Silverlight veut avaler le web

Microsoft vient de mettre un nom officiel sur ce qu’on appelait « WPF/E » : Silverlight. L’idée, c’est d’amener dans le navigateur le genre d’interface riche qu’on faisait jusqu’ici en application bureau — animations, vidéo, vrais contrôles — sans dépendre de Flash. Sur mes mandats web chez Fujitsu, c’est exactement le genre d’affaire que je dois évaluer avant que le client tombe en amour avec la démo.

Parce que la démo, elle est belle. On te montre une galerie de photos qui zoome en douceur, de la vidéo qui roule dans la page, des transitions fluides. Ton réflexe de développeur, c’est de dire « enfin, on va pouvoir faire des interfaces qui ont de l’allure dans le browser ». Mon réflexe d’architecte, lui, c’est de poser la question plate : ça va marcher où, pour qui, dans combien de temps ?

C’est là que le portrait se complique. Silverlight, ça demande un plugiciel à installer. En 2007, Flash est déjà partout, installé sur presque toutes les machines. Silverlight part de zéro. Si je bâtis le site public d’un client là-dessus, je demande à chaque visiteur d’installer quelque chose avant même de voir le contenu. Pour un site grand public, c’est un gros frein. Pour une application interne, où je contrôle les postes, c’est une autre histoire.

J’ai dessiné le terrain de jeu pour clarifier mes options au client.

flowchart TD
    A[Besoin: interface web riche] --> B{Public ou interne?}
    B -->|Public large| C[AJAX / HTML standard]
    B -->|Public + média lourd| D[Flash, déjà installé partout]
    B -->|Interne, postes contrôlés| E[Silverlight envisageable]
    C --> F[Compatible, mais limité]
    D --> G[Riche, mais fermé]
    E --> H[Riche .NET, mais plugiciel à déployer]

Ce qui m’intéresse techniquement, c’est que Silverlight parle le même langage que ce que je fais déjà côté .NET. L’interface se décrit en XAML, comme dans WPF. Pour une équipe qui connaît déjà l’écosystème Microsoft, la courbe d’apprentissage est moins raide qu’avec ActionScript.

<!-- Un bout de XAML Silverlight: déclaratif, proche de WPF -->
<Canvas xmlns="http://schemas.microsoft.com/client/2007">
  <TextBlock Text="Bonjour" FontSize="24" Canvas.Top="20" Canvas.Left="20" />
  <Rectangle Width="120" Height="40" Fill="SteelBlue" Canvas.Top="60" Canvas.Left="20" />
</Canvas>

Mais la techno, c’est jamais juste la techno. C’est le timing pis le marché. Et là, mon petit doute d’observateur revient. Microsoft arrive après Flash, qui a une dizaine d’années d’avance pis une base installée énorme. Pour gagner cette guerre-là, ça prend pas juste un bon produit : ça prend que les développeurs embarquent, que les outils suivent, que le plugiciel se retrouve sur assez de machines pour que ça vaille la peine. C’est un pari sur l’adoption, pas juste sur la qualité.
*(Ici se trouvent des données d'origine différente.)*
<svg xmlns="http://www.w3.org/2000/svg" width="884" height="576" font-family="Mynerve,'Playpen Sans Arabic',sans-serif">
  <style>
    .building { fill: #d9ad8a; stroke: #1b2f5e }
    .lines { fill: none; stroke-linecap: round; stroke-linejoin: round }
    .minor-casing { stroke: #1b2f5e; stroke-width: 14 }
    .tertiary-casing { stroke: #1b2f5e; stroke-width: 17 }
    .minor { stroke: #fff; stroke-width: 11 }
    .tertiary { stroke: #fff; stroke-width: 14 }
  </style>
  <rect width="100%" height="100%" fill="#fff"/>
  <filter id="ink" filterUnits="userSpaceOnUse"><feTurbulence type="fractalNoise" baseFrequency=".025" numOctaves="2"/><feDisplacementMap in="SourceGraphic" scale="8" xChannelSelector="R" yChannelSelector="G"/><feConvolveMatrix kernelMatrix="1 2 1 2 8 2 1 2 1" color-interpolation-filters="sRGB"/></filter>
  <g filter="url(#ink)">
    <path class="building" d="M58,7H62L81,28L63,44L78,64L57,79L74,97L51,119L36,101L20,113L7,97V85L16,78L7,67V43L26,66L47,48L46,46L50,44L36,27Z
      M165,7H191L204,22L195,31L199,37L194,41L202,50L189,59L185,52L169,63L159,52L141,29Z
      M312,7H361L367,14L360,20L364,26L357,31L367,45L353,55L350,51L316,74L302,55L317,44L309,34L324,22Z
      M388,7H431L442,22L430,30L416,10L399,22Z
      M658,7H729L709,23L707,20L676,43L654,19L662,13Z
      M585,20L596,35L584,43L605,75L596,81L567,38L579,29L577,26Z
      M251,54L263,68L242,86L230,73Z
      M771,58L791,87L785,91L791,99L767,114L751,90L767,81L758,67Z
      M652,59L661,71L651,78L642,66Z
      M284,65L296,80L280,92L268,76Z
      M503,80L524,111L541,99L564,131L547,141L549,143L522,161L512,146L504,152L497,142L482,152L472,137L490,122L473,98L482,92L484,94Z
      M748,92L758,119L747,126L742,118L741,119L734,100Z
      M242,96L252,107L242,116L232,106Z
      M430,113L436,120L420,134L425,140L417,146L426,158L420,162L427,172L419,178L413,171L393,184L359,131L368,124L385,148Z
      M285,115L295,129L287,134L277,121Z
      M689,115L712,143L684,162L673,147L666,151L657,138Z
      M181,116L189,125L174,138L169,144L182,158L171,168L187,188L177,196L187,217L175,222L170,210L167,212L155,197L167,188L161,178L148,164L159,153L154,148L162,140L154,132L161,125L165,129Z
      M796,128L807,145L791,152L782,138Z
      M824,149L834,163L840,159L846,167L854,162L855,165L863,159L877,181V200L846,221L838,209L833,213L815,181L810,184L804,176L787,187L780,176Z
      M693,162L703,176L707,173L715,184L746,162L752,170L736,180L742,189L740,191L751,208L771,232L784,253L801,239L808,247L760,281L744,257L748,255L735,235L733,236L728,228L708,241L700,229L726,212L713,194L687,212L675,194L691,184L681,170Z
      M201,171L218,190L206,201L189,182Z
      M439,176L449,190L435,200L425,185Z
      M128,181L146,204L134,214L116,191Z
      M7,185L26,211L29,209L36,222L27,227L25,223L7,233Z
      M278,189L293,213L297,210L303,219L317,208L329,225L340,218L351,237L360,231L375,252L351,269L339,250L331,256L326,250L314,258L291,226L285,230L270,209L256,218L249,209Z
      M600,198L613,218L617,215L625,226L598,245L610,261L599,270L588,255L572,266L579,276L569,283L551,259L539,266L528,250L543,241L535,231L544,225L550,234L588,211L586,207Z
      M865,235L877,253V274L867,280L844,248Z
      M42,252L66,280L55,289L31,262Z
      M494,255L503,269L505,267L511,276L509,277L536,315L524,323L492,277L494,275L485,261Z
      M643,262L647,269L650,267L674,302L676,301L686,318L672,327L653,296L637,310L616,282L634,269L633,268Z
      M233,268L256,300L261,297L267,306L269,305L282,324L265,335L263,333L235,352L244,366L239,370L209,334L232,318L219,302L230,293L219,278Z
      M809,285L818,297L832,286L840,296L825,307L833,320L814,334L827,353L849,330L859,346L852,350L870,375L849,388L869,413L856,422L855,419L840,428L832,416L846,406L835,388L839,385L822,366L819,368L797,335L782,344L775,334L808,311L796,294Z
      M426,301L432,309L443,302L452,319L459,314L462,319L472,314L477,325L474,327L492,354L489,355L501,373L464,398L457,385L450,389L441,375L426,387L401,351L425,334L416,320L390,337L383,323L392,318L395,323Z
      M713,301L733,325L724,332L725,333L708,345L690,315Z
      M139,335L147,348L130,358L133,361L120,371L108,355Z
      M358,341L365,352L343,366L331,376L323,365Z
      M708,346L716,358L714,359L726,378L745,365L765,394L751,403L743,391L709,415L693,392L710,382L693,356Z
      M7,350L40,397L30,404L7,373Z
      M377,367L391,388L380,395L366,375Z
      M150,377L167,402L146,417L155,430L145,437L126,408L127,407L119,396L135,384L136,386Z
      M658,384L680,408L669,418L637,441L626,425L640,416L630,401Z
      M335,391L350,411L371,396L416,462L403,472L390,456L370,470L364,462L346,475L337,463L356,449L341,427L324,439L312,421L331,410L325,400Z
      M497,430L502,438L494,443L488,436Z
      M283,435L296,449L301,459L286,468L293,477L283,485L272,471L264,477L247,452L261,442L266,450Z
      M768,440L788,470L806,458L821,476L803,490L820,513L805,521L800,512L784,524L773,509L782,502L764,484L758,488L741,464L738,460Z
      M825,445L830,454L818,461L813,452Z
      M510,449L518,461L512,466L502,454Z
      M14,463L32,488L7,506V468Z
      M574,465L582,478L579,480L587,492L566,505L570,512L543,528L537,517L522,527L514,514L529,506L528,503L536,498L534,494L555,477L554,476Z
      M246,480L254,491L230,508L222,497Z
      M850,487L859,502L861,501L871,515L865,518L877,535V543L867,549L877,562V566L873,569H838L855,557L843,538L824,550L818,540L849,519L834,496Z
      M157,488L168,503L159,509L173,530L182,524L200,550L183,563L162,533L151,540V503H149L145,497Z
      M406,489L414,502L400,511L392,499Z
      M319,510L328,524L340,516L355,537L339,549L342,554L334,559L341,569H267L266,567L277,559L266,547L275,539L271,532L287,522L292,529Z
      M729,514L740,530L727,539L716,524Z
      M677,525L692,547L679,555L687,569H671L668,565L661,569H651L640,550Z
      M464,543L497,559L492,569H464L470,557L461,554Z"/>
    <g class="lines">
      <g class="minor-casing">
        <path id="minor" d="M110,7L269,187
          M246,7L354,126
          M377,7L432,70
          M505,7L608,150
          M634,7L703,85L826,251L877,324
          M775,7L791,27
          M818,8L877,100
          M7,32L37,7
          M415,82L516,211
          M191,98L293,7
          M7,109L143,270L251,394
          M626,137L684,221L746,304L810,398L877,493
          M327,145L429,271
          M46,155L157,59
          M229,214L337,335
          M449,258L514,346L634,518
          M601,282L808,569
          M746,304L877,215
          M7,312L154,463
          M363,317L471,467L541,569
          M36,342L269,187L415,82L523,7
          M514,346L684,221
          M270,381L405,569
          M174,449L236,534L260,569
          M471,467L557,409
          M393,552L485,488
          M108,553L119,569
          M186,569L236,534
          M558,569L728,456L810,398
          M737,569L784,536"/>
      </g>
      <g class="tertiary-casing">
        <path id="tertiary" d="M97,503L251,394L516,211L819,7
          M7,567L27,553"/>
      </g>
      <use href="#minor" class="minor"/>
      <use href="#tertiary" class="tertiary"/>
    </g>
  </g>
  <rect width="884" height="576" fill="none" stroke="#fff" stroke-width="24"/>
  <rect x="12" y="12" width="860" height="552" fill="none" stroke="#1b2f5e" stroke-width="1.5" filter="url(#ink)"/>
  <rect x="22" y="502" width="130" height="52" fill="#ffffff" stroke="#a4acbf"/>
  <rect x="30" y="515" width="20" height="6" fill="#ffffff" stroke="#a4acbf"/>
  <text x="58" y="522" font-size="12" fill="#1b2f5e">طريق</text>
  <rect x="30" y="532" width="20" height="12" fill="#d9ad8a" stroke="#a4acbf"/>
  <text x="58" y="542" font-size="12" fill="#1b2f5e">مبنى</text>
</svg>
Pis l’adoption, c’est imprévisible. J’ai vu des technos meilleures perdre contre des technos « assez bonnes mais déjà partout ». La meilleure idée gagne pas toujours; souvent, c’est celle qui était là en premier pis qui était assez correcte. Ça, c’est une leçon que je garde pour pas mal de décisions d’architecture.

Le conseil que je donne au client est donc nuancé. Pour une application interne riche, sur des postes que l’entreprise contrôle, Silverlight mérite un essai sérieux — surtout si l’équipe est déjà dans le monde .NET. Pour un site public où chaque clic compte, je reste sur des bases standards, AJAX pis HTML, quitte à être moins flashy. Le risque de demander un plugiciel à un visiteur impatient, c’est de le perdre avant la première seconde.

Le piège que je nomme, c’est de choisir une plateforme parce qu’elle est excitante plutôt que parce qu’elle règle le vrai problème. Une techno neuve, ça brille fort dans une présentation. Mais dans deux ans, faut encore la maintenir, trouver du monde qui la connaît, pis pas être pris dans un cul-de-sac si elle prend pas. Le piège classique de la dépendance à un fournisseur, je le garde toujours en tête.

Ce que je retiens, c’est qu’une plateforme riche, c’est un outil, pas une religion. La bonne question, c’est jamais « est-ce que c’est cool ? », c’est « est-ce que ça sert mon utilisateur sans m’enfermer ? ». Silverlight est intéressant, ambitieux, bien pensé sur le plan technique. Reste à voir si le marché va lui laisser de la place. Je vais le suivre — mais sans miser la ferme dessus.